§ **EXERCISE DETAILS**: Everything from the line with "(305, 187) none" to the end of the data should be restated word for word, and nothing before it.

--- START ---

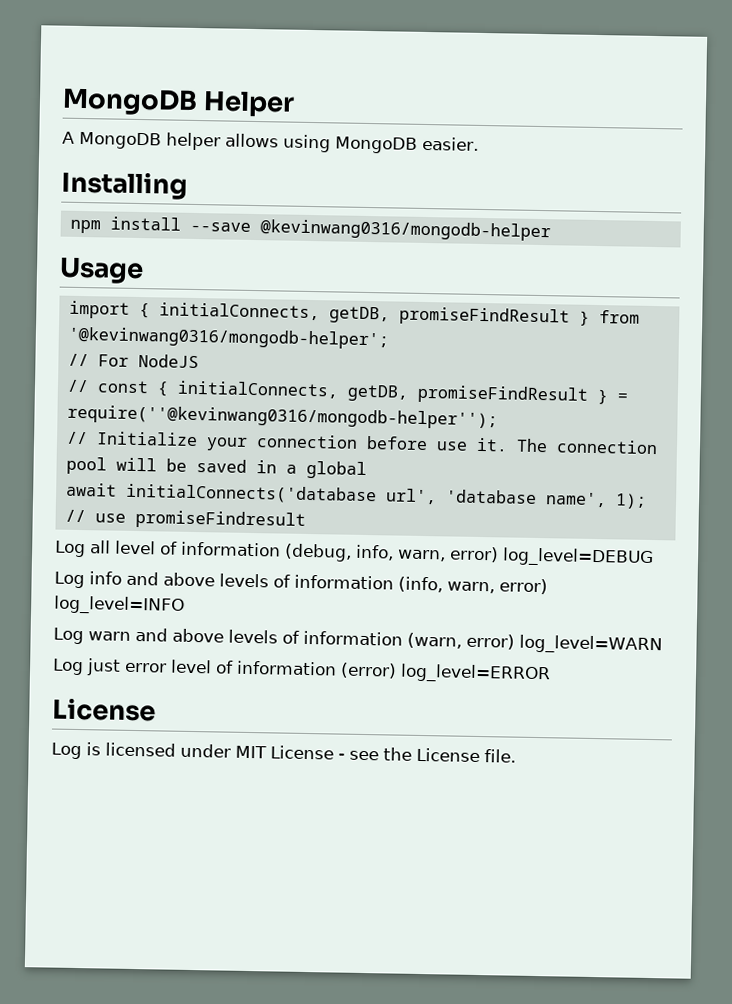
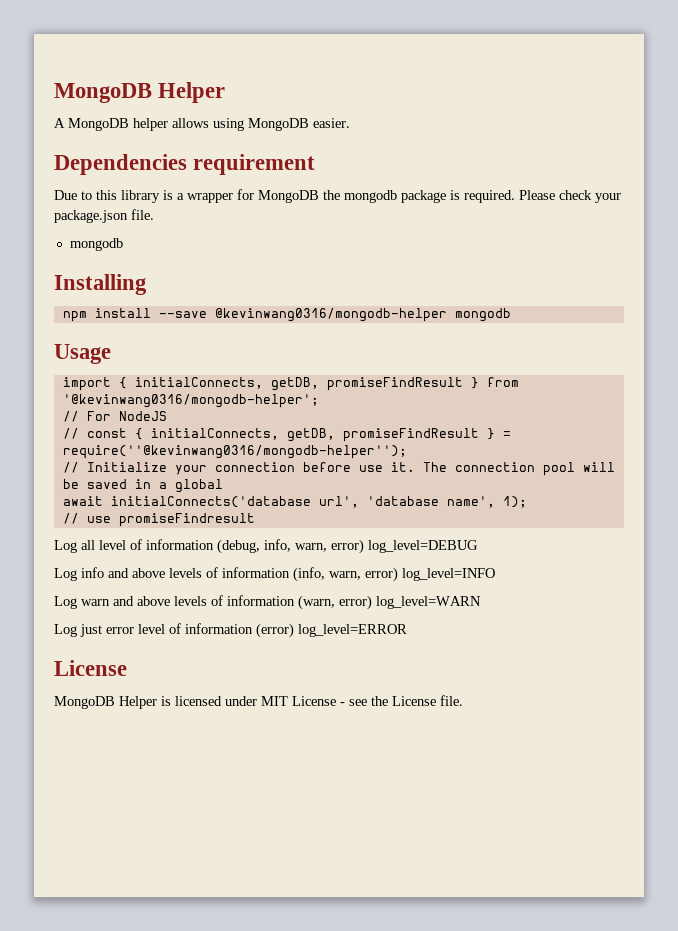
(479, 143) none -> [54,154,316,175] [54,189,621,203] [54,209,154,223] [69,238,123,251] // Dependencies requirement // Due to this library is a wrapper for MongoDB the mongodb package is required. Please check your package.json file. // mongodb
(551, 230) none -> [454,308,511,322] mongodb
[51,742,82,760] Log -> [54,696,157,709] MongoDB Helper

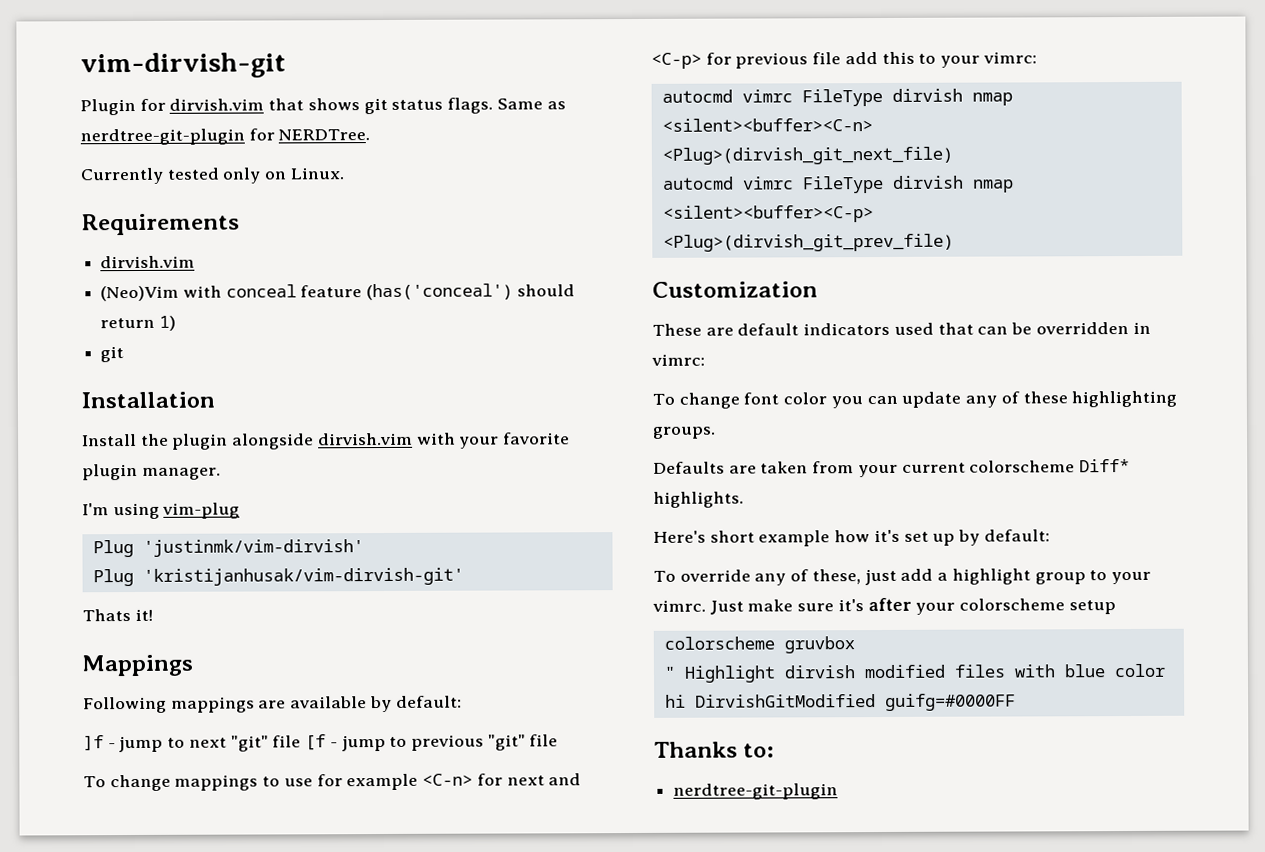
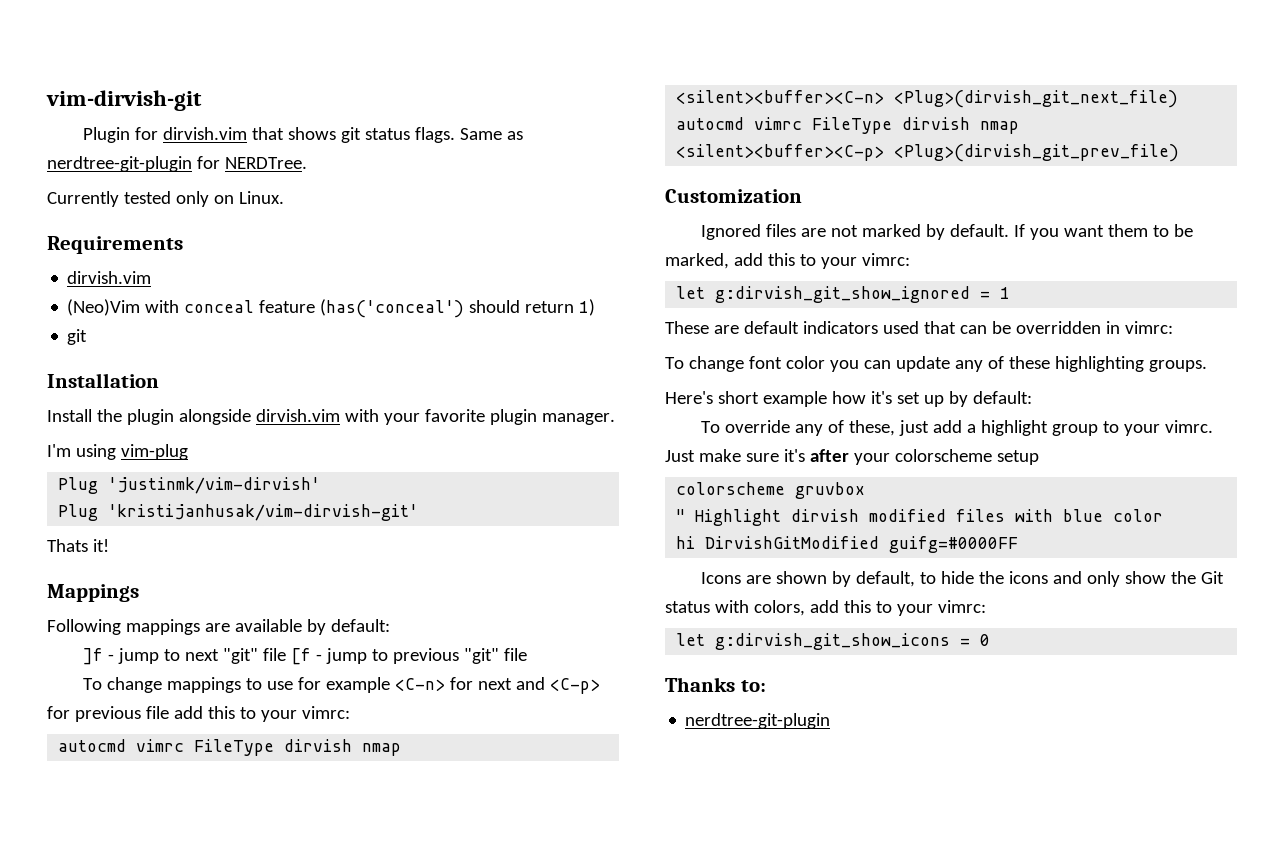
(818, 289) none -> [701,224,1194,240] [665,253,910,269] [676,286,1011,303] // Ignored files are not marked by default. If you want them to be marked, add this to your vimrc: // let g:dirvish_git_show_ignored = 1
[653,459,1131,478] [653,491,744,508] // Defaults are taken from your current colorscheme Diff* highlights. -> (1207, 366) none
(1016, 702) none -> [701,571,1225,587] [665,600,986,616] [676,633,991,650] // Icons are shown by default, to hide the icons and only show the Git status with colors, add this to your vimrc: // let g:dirvish_git_show_icons = 0

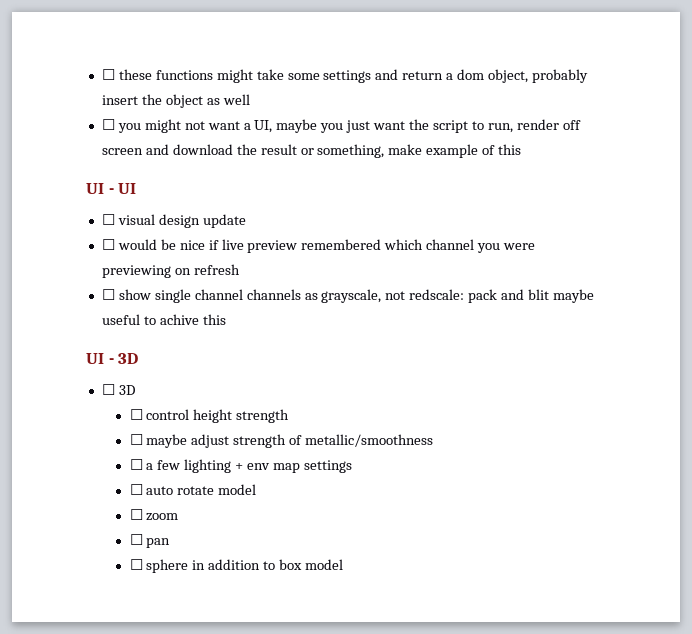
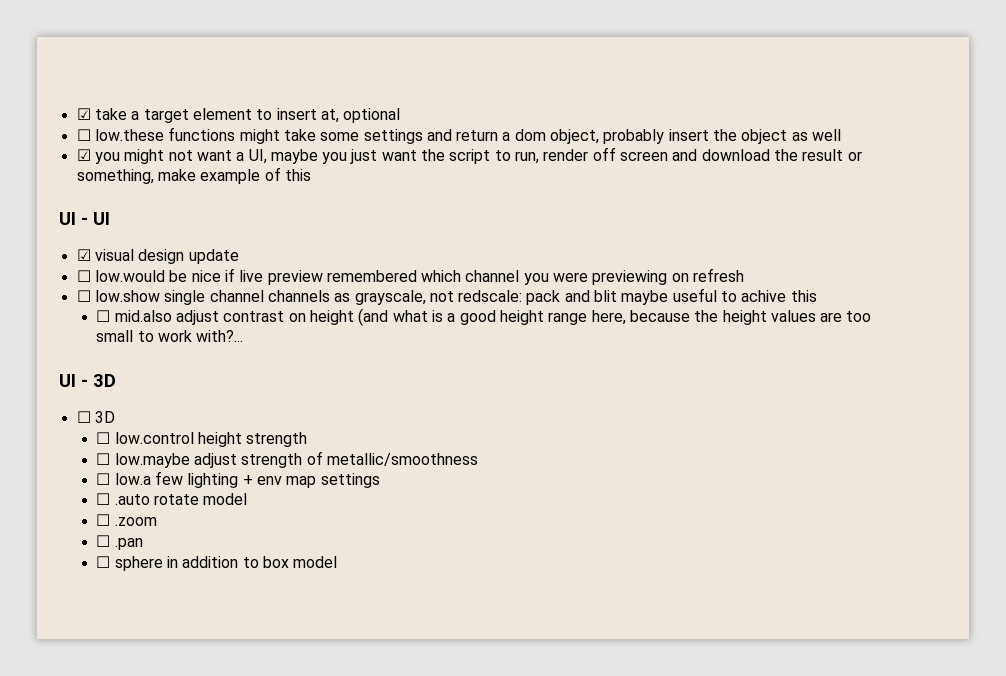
[101,69,152,80] ☐ these -> [76,108,401,123] [76,129,164,141] ☑ take a target element to insert at, optional // ☐ low.these
[101,119,115,130] ☐ -> [76,149,91,161] ☑
[101,214,115,225] ☐ -> [76,249,91,261] ☑
[117,239,157,250] would -> [94,270,165,282] low.would
[118,289,151,300] show -> [94,290,160,302] low.show
(226, 319) none -> [96,308,872,326] [96,330,244,342] // ☐ mid.also adjust contrast on height (and what is a good height range here, because the height values are too small to work with?...
[146,409,190,420] control -> [114,432,194,444] low.control
[146,434,188,448] maybe -> [114,453,190,468] low.maybe
[146,463,154,470] a -> [114,473,151,485] low.a
[146,486,174,495] auto -> [114,494,150,505] .auto
[146,513,179,521] [129,534,171,548] zoom // ☐ pan -> [114,517,157,526] [96,535,143,550] .zoom // ☐ .pan

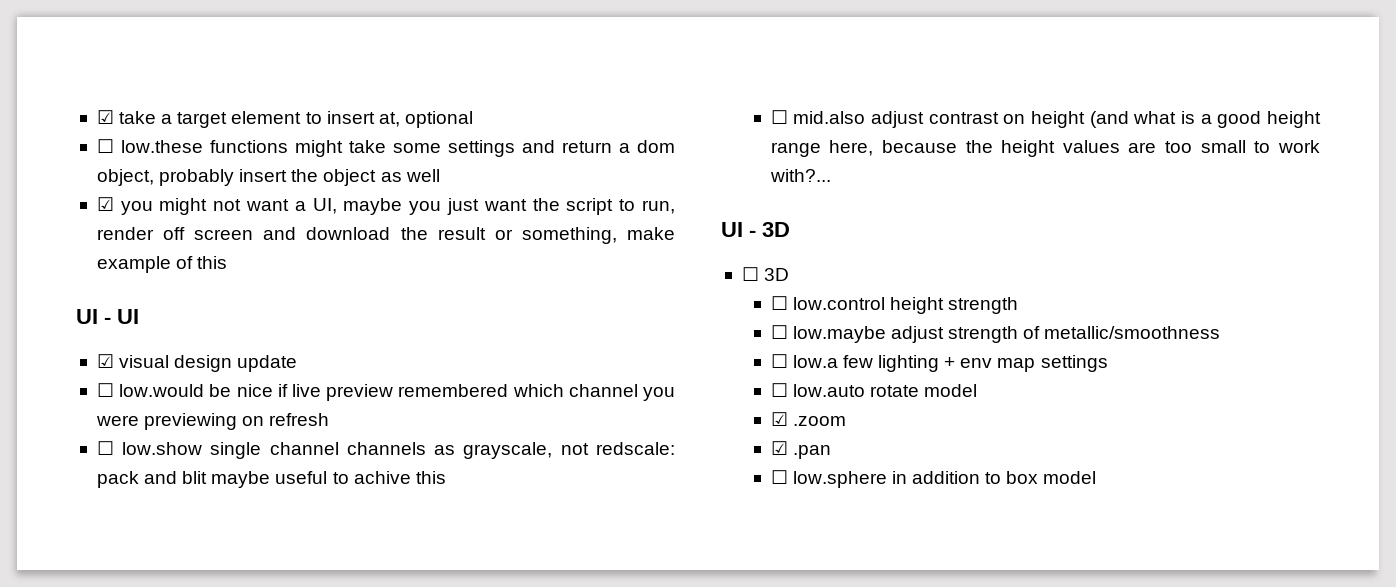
[114,494,150,505] .auto -> [792,384,865,397] low.auto
[96,514,111,526] ☐ -> [770,412,788,426] ☑
[96,535,111,547] ☐ -> [770,441,788,455] ☑
[114,556,163,571] sphere -> [792,471,887,488] low.sphere

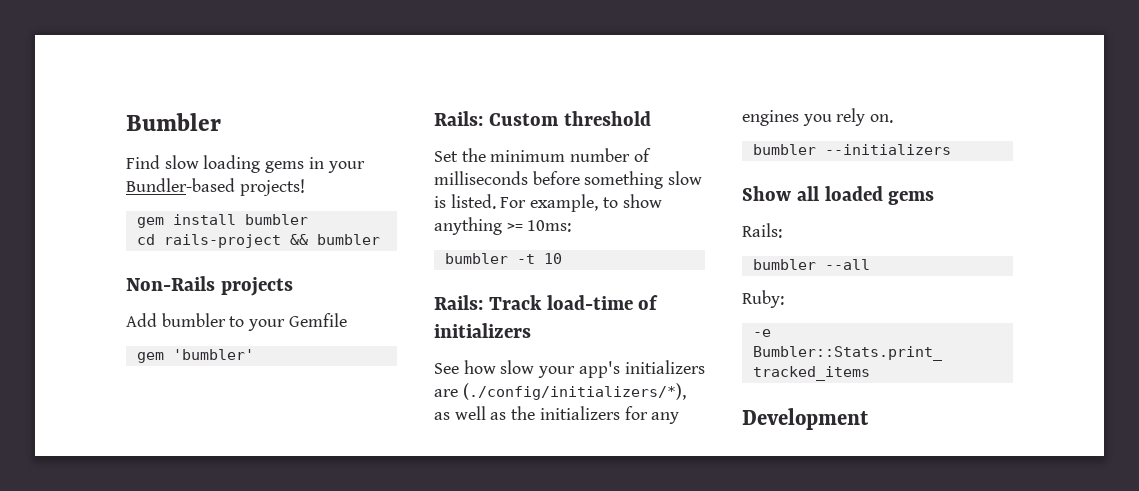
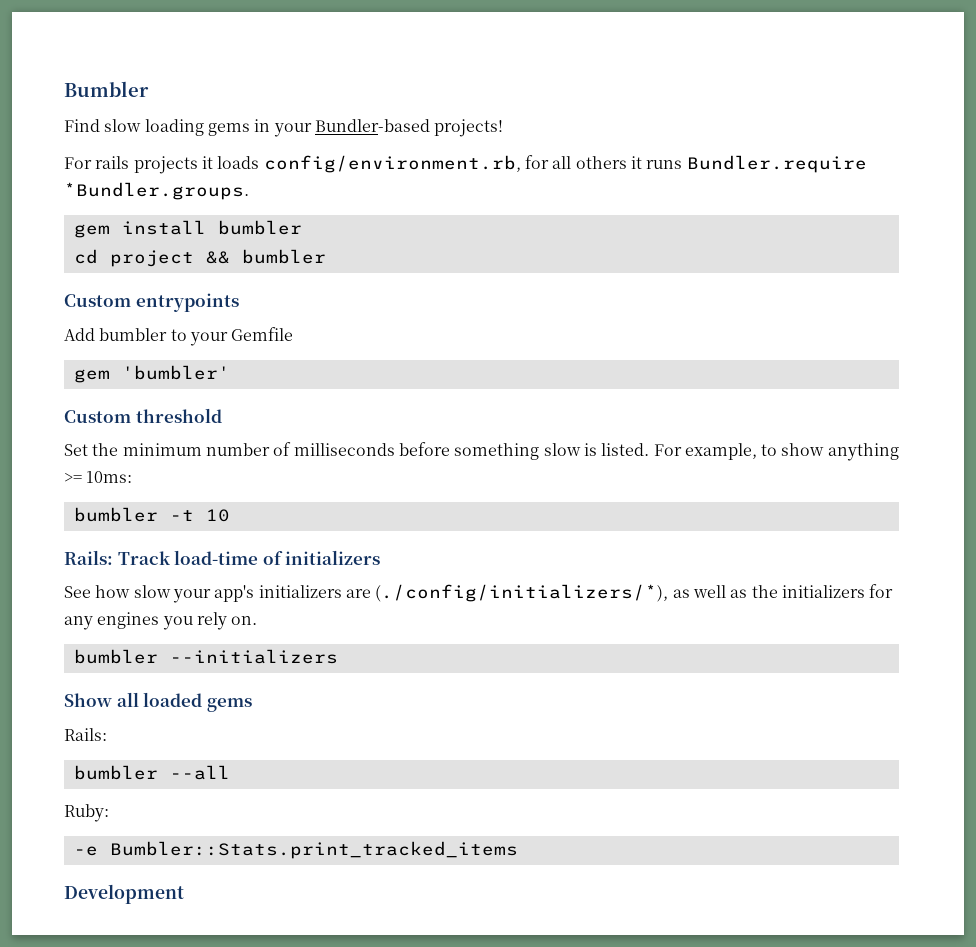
(305, 187) none -> [64,155,867,174] [64,182,249,200] // For rails projects it loads config/environment.rb, for all others it runs Bundler.require *Bundler.groups.
[163,234,281,248] rails-project -> [109,250,194,267] project
[126,276,293,296] Non-Rails projects -> [64,293,239,312] Custom entrypoints
[434,111,483,126] Rails: -> (230, 372) none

--- END ---

§ **TASK ANSWER**:
(305, 187) none -> [64,155,867,174] [64,182,249,200] // For rails projects it loads config/environment.rb, for all others it runs Bundler.require *Bundler.groups.
[163,234,281,248] rails-project -> [109,250,194,267] project
[126,276,293,296] Non-Rails projects -> [64,293,239,312] Custom entrypoints
[434,111,483,126] Rails: -> (230, 372) none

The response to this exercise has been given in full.